North Korea also allegedly transferred improvised Katyusha and Grad rockets to Hezbollah. These weapons and spare parts arrived in Iran, where they were assembled and shipped through Syria to Lebanon. North Korea aided Iran’s production of 300-km radius M600 series rockets and Syria’s reverse-engineering of Kornet anti-tank missiles. Iran and Syria transferred these weapons to Hezbollah, and these new technologies bolstered Hezbollah’s preparations for its 2006 war with Israel. These arms transfers were confirmed by a US District Court for the District of Columbia in July 2014. The court ruling deemed North Korea and Iran liable for damages as they provided “material support and assistance” to Hezbollah that enabled its 2006 rocket strikes on Israel.

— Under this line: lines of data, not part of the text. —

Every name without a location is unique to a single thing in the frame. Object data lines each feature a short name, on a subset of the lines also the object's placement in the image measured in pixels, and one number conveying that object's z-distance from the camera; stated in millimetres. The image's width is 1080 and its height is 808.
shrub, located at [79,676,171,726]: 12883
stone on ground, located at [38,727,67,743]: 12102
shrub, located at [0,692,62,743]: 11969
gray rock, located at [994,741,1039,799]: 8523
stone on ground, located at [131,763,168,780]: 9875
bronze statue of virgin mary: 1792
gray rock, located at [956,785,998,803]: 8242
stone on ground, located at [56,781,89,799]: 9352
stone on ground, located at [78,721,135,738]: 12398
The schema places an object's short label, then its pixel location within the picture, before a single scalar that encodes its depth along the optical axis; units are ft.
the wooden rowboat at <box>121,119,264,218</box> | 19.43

Hezbollah’s security cooperation with North Korea continued after it avoided a complete defeat at Israel’s hands. Through a training agreement brokered by Iran, North Korea’s counter-espionage units and elite forces agreed to host a hundred Hezbollah operatives in 2007. North Korea possibly aided Hezbollah’s tunnel construction north of the Litani River, which was the northernmost point of Israel’s 2006 strikes, and likely provided components for Iran’s 300km radius missile transfers to Hezbollah in 2008. While there is no evidence of recent North Korean military cooperation with Hezbollah, North Korea’s on-the-ground assistance to Assad in the Syrian Civil War might have inspired cooperation.

Since the Saudi Arabia-led coalition’s military intervention in Yemen began in 2015, the Houthis have used or tried to procure North Korean military technology. In July 2015, South Korean intelligence officials revealed that the Houthis fired 20 North Korean-made Scud missiles at Saudi Arabia. The Houthis likely captured these Scud missiles on the battlefield, as the Yemen Armed Forces originally purchased them from North Korea in 2002.

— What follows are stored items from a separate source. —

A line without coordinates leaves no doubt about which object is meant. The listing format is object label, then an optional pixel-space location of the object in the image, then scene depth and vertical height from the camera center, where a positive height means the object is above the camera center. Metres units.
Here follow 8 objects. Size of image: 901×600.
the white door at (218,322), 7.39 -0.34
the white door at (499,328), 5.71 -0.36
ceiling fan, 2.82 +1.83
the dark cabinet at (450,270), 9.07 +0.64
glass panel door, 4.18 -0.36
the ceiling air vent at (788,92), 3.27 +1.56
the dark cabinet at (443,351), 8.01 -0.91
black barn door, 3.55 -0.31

Although these Scud missile strikes were ineffective, a Houthi leadership figure invited North Korean officials to meet in Damascus in July 2016 and discuss technology transfers. North Korea attempted to grant this request by using Syrian arms trafficker Hussein al-Ali to ship light weaponry to the Houthis. Despite reports that the Houthis modified North Korean Hwasong-6 Scuds for longer-range strikes on Saudi Arabia, United Nations Panel of Experts reports have stopped short of confirming wartime arms deliveries from North Korea to the Houthis.

Conclusion

While Israel’s Gaza Strip blockade might preclude further North Korean arms deliveries to Hamas, Pyongyang will closely monitor and accrue military lessons from events in the Middle East. South Korea was alarmed by Hamas’s breaches of Israel’s border defenses and is re-evaluating its own ability to thwart a similar North Korean offensive. If Israel embarks on a full-scale ground invasion of the Gaza Strip and the war broadens to Lebanon, North Korea will monitor the resilience of Hamas and Hezbollah’s tunnel infrastructure. Regardless of the war’s outcome, North Korea’s cooperation with Iran and Syria will provide future opportunities for Iran-aligned militias to use its military technology.